═════ TEKS YANG DIKAJI ═════
PURA LUHUR PUCAK BUKIT KEMBAR

atas (thn 1969) bawah (thn 2015)
Tersebutlah pada jaman dahulu saka 135 atau tahun 213 Masehi, Sanghyang Pasupati beryoga di Gunung Rajya, setelah yoganya mencapai tingkat kesempurnaan, makanya yoganya dilemparkan ke sebuah sungai yang berbatu, menyebabkan gempa yang sangat dahsyat secara terus menerus, kemudian dari batu yang ada di sungai lahirlah anak kecil kulitnya hitam legam, dan dari riak air yang mendidih lahir pula seorang bayi warna kulitnya putih. Menurut purana peristiwa tersebut terjadi di sungai Limpar dan menurut Kunalini Tattwa sungai Limpar adalah sungai Unda, disanalah bayi itu berdua hidup menikmati keindahan sungai dan semak belukarnya. Saking asyiknya bermain tidak dirasakan menyusup sampai ketengah semak belukar, yang dihuni oleh seekor Lembhu, seraya menyapa: Ya tuanku berdua, siapakah gerangan orang tuamu? Anak kecil itu lalu menjawab, maafkan aku Lembhu, aku tidak tahu dengan bapak dan ibuku, aku tidak tahu dari mana asal usulku, demikian jawabnya. Ki Lembhu akhirnya memberikan penjelasan, bahwasannya tuanku adalah putra Sanghyang Pasupati, tuanku bernama Dalem Kembar (Dalem Ireng dan Dalem Sweta), kisah tentang kelahiran tuanku berdua yaitu tuanku yang lahir dari batu disebut Dhalem Ireng, dan tuanku yang lahir dari buihnya air sungai disebut Dalem Sweta, itulah sebabnya paduka disebut Dalem Ireng dan Dalem Sweta, namun ijinkan saya memberikan nasehat kehadapan paduka berdua bahwasannya paduka berdua tidak seyoyanya memerintah bersama-sama, yang patut memegang tapuk pemerintahan adalah paduka Dalem Ireng, sebab paduka adalah penjelmaan Sanghyang Wisnu sudah sewajarnya memegang pemerintahan, demikian petuah Ki Lembhu. Kedua Dalem itu bertanya, dimanakah seharusnya saya memegang tapuk pemerintahan? Ki Lembhu memberikan penjelasan: sebab paduka lahir dari batu, apabila ada batu berwarna mengkilap saat diterpa sinar matahari, disanalah seharusnya paduka mendirikan pemerintahan, kemudian tempat itu berilah nama Batu Maklep, demikian hatur Ki Lembhu kehadapan Batu Ireng.
Sekarang diceritrakan Dalem Selem bersama Ki Lembhu berjalan menuju arah barat daya, dalam perjalanan Ki Lembu tak henti-hentinya memberikan petunjuk, bahwa pada saatnya nanti sudah sampai pada tujuan ayahnda akan hadir, dan tempat itu berilah nama Taro dan sesungguhnya saya ini adalah Ki Lembhu Nandini, setelah demikian bertutur kata secara kasat mata Ki Lembu tidak tampak lagi dari pandangan.
═════ DATA ═════
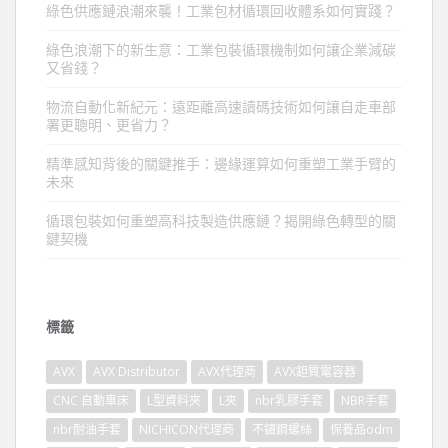
綠色供應鏈浪潮來襲！工業包材循環回收體系如何實踐？
綠色浪潮下的新生意：工業包裝循環機制如何讓企業減碳
又省錢？
物流自動化新紀元：遠距離高速讀碼技術如何讓自走車部
署更聰明、更省力？
精準感知背後的關鍵推手：邊緣運算如何重塑工業手臂的
未來
循環包裝如何重塑高科技製造供應鏈？揭開綠色轉型的關
鍵契機
標籤
AVX
AVX Distributor
AVX代理商
AVX鉭質電容器
CNC 自動車床
L型資料夾
L夾
nbr乳膠手套
NBR手套
nbr耐油手套
NICHICON代理商
不鏽鋼螺絲
保養品odm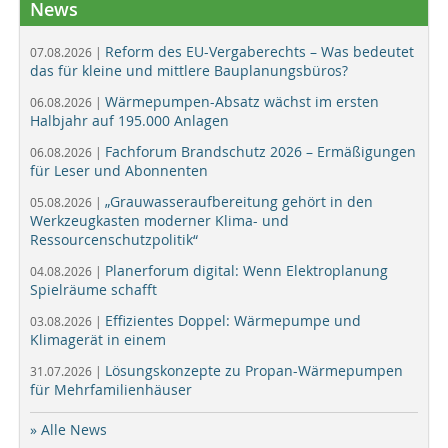
News
Reform des EU-Vergaberechts – Was bedeutet
07.08.2026 |
das für kleine und mittlere Bauplanungsbüros?
Wärmepumpen-Absatz wächst im ersten
06.08.2026 |
Halbjahr auf 195.000 Anlagen
Fachforum Brandschutz 2026 – Ermäßigungen
06.08.2026 |
für Leser und Abonnenten
„Grauwasseraufbereitung gehört in den
05.08.2026 |
Werkzeugkasten moderner Klima- und
Ressourcenschutzpolitik“
Planerforum digital: Wenn Elektroplanung
04.08.2026 |
Spielräume schafft
Effizientes Doppel: Wärmepumpe und
03.08.2026 |
Klimagerät in einem
Lösungskonzepte zu Propan-Wärmepumpen
31.07.2026 |
für Mehrfamilienhäuser
» Alle News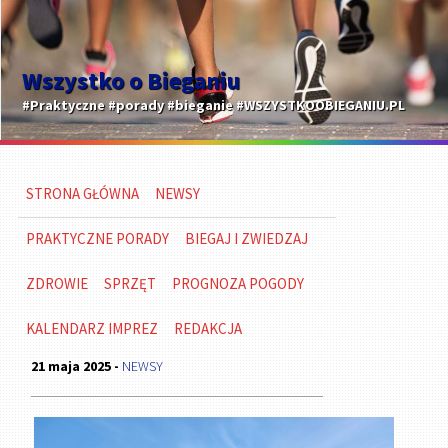
Wszystko o Bieganiu
#Praktyczne #porady #bieganie #WSZYSTKOOBIEGANIU.PL
STRONA GŁÓWNA
NEWSY
PRAKTYCZNE PORADY
BIEGAJ I ZWIEDZAJ
ZDROWIE
SPRZĘT
PROGNOZA POGODY
KALENDARZ IMPREZ
REDAKCJA
21 maja 2025 -
NEWSY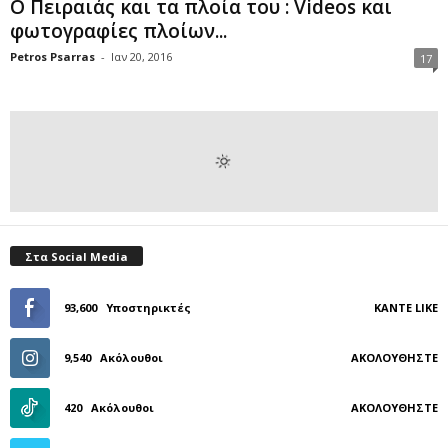
Ο Πειραιάς και τα πλοία του : Videos και
φωτογραφίες πλοίων...
Petros Psarras
-
Ιαν 20, 2016
17
Στα Social Media
93,600
Υποστηρικτές
ΚΆΝΤΕ LIKE
9,540
Ακόλουθοι
ΑΚΟΛΟΥΘΉΣΤΕ
420
Ακόλουθοι
ΑΚΟΛΟΥΘΉΣΤΕ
═════
:: KETENTUAN TUGAS ::
Jawablah pertanyaan berikut berdasarkan teks tentang Pura Luhur Pucak Bukit Kembar.
1. Pada tahun berapa Masehi Sanghyang Pasupati beryoga di Gunung Rajya?
2. Menurut Kunalini Tattwa, sungai Limpar adalah sungai apa?
3. Siapa nama lengkap yang disebut Ki Lembhu untuk dirinya sebelum menghilang dari pandangan?
Baris-baris tersebut merupakan bahan tersendiri.

:: PENYELESAIAN SOAL ::
1. Tahun 213 Masehi (saka 135).
2. Sungai Unda.
3. Ki Lembhu Nandini.